Tuesday, 22 December 2020

The Three-Body Problem and the Problem with Hard SF


Were this set in Glasgow, the three-body problem would undoubtedly involve a grizzled detective telling all and sundry that 'There's been a murder.' At least, it would provided the eponymous detective hadn't died and had the series continue without him.

As it is, The Three-Body Problem is mostly based in China and surrounds a problem in physics. That isn't to say there isn't a grizzled detective - there is - or that there aren't multiple bodies - there are - it just happens that the three bodies of the title are astral bodies, stars, and not mutilated corpses left by the River Tay for the police to get their teeth into.

When it was first translated into English, Cixin Liu's novel took the science fiction world by storm.
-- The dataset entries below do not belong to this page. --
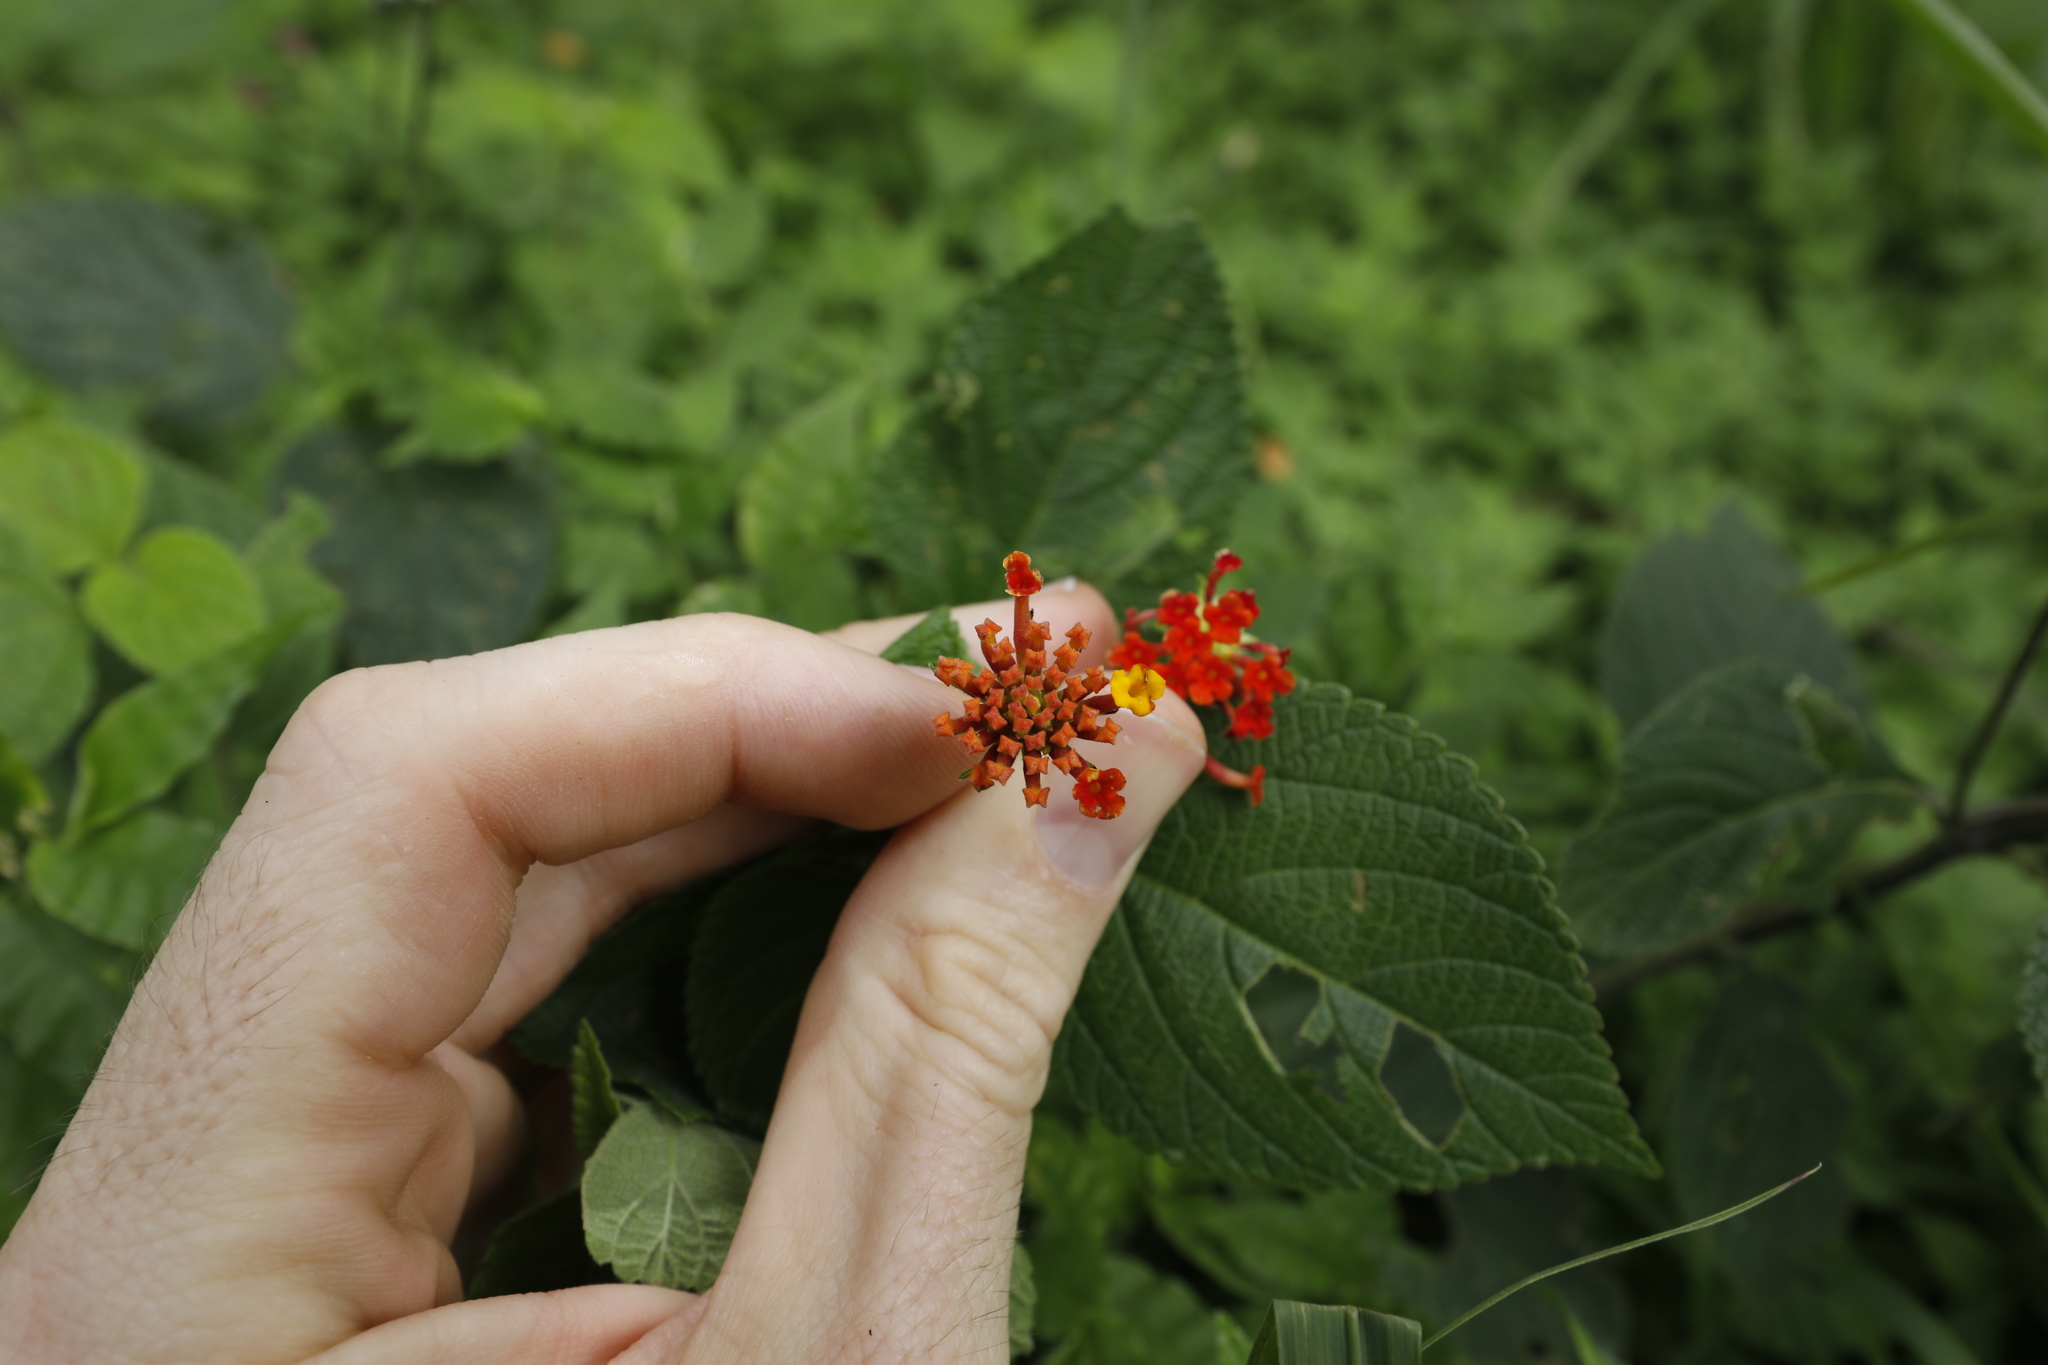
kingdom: Plantae
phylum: Tracheophyta
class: Magnoliopsida
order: Lamiales
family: Verbenaceae
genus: Lantana
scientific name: Lantana camara
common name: Lantana
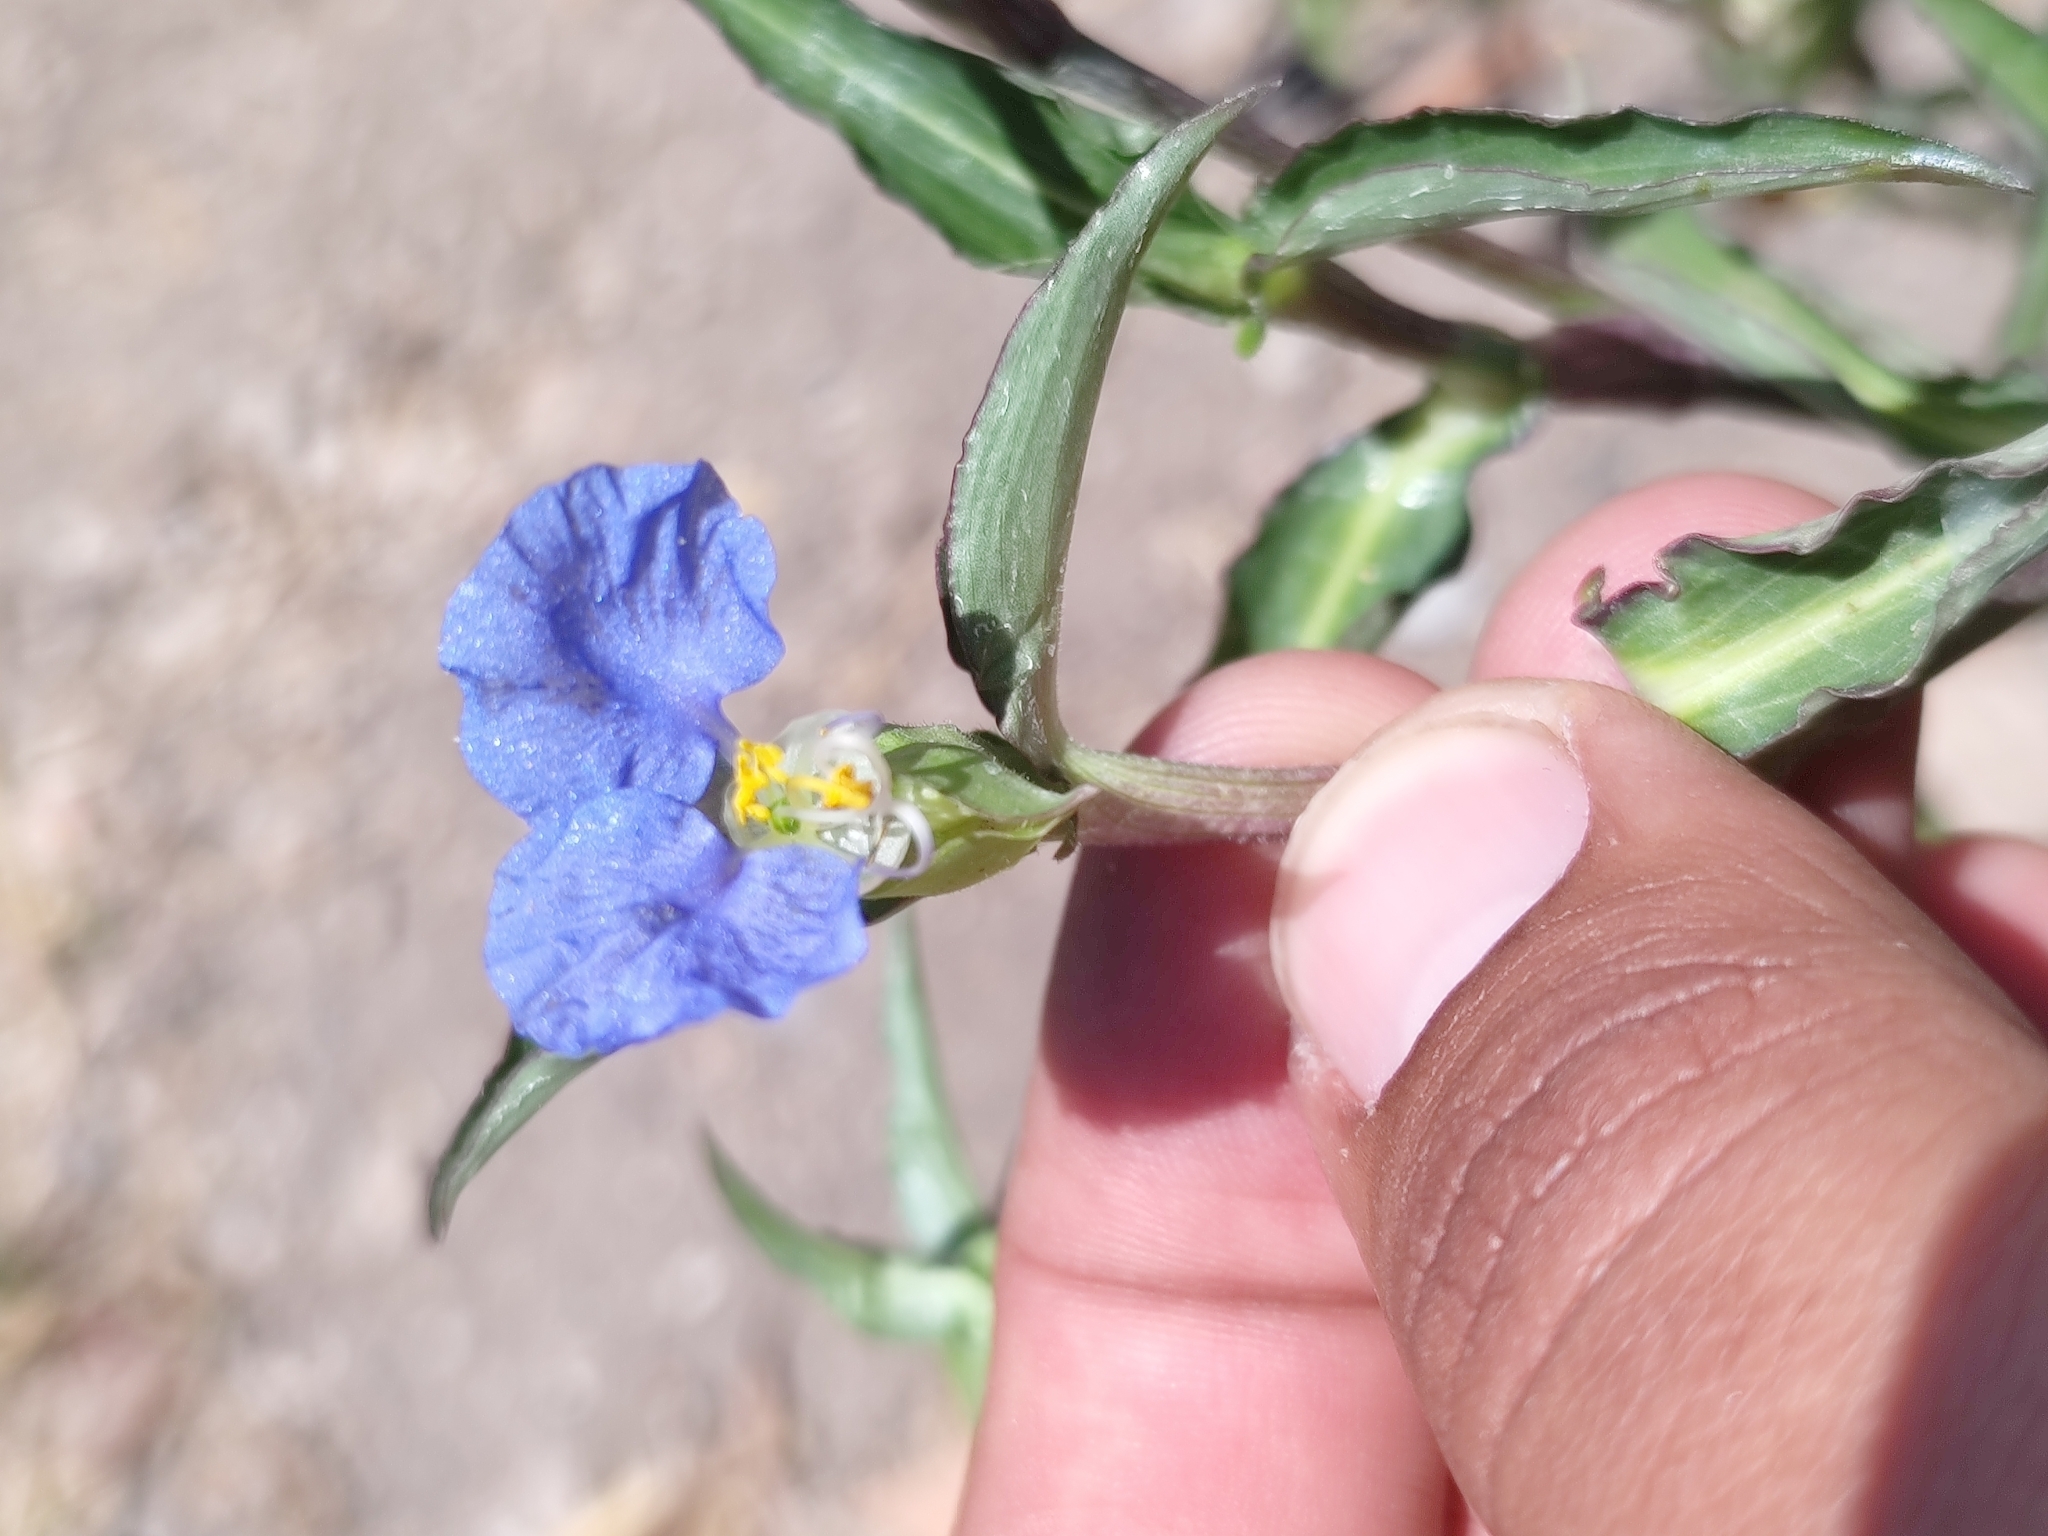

It won the Hugo for best novel in 2015. It has swiftly found its way into the SF canon for its modern approach to hard SF, dealing with physics and maths on a theoretical level in a way that has fallen out of fashion in all but niche circles since the millennium. Outside of Kim Stanley Robinson and Stephen Baxter, it's been a while since I've seen hard SF enter the (relative) mainstream.

The problem is that hard SF relies on the science itself, which restricts it to a niche readership. My scientific knowledge is workable. I couldn't launch a rocket into space, but I have a working knowledge of the physics involved in doing it. Equally, I can suspend my disbelief when it comes to scientific concepts and ideas; if a writer can make it believable, I can believe it. It does, however, mean that hard SF that makes the science the very core of its being - and I'm thinking of Greg Bear's Darwin's Radio here, for the first time in a long time - can leave me cold. Another example is Fred Pohl's collaboration with Arthur C. Clarke for The Last Theorem. A working knowledge of Fermat's Last Theorem was needed to access the book. Although most people have a reasonable working knowledge of science at a basic level, I doubt too many have the breadth of theoretical knowledge of maths and physics to access books like those.

This isn't to criticise hard SF too much: I write as someone who has read and loved the subgenre for years. A quick glance behind me reveals Clarke, Asimov, Baxter, Anderson, Aldiss among less well-known authors. No, it's highlighting where it can fall down. The pitfalls that a writer can become trapped by - quite easily, when even masters have done it - are easier to avoid where they are known.

The best hard SF isn't SF where science is the main character. Science plays a critical, central role in hard SF, that's true, but it isn't the whole point of it. The point of the best hard SF is what happens around the science. Take The Last Theorem. It's a sadly clunky read by two grandmasters of science fiction, where the main character's obsession with Fermat leads him to being caught up in a global mission. The problem is that the drive of the plot is lost behind the explanations of what the theorem is and how it may be solved. The maths replaces the plot. Now compare to The Three-Body Problem.

I can't claim that The Three-Body Problem is the best science fiction book ever, although it is very good. This last few days have seen me spending more and more time with it as I've become more and more caught up with the story's momentum. Yes, the main character lacks agency and exists mostly for the reader to see the story through his eyes. Yes, there probably has been something lost in translation from the original Chinese (although Ken Liu has done a superb job in making this a very readable novel). And finally, yes, the narrative structure leaves a little to be desired. But, when all's said and done, the premise combined with the events in the plot make for a compelling tale.

At its heart is the three-body problem itself, a physics problem relating to the interaction between three sources of gravity. The interaction of those bodies makes it impossible to predict the movement of the three bodies and how they will interact with each other. This physical problem is dealt with in no small part through an ingenius fashion: a VR game called Three Body. Wang, our protagonist, finds himself involved with it, along with various attempts by other players to solve the problem and stabilise the atmosphere of a planet in a triple star system.

This on its own is ingenius. This, combined with the rest of the plot, makes for compelling reading, although there are some elements that don't make sense. Wang is a nanoscientist who finds himself embroiled in a global conspiracy which centres in China. It's a curious book, packed with original takes on familiar tropes. Perhaps it's the influence of the communist regime in China itself; this is very much a book that couldn't be written by a Western writer, and it's refreshing for it. That isn't to say it's unquestioning of the Chinese regime: there are clear criticisms present within Cixin's writing.

The science of The Three-Body Problem is a driving force, but it is the other events which make this a good book, not the science. We have theoretical physics, yes, but explained and applied on a level that don't make this book an indecipherable instruction manual. Hard as the science is, it is applied to the plot in a way that means it compels rather than repels the reader.

And this is how it should be. Science front and centre, but also within. The point is what happens using the science, not the science itself. It's a lesson most writers have taken to heart and used well, but it's also a fine balancing act. Even masters have got it wrong, by either hiding their science too much or by relegating events to a secondary role.

I look forward to reading The Dark Forest. It's been a pleasure reading hard SF with a really solid storytelling core. Long may it continue.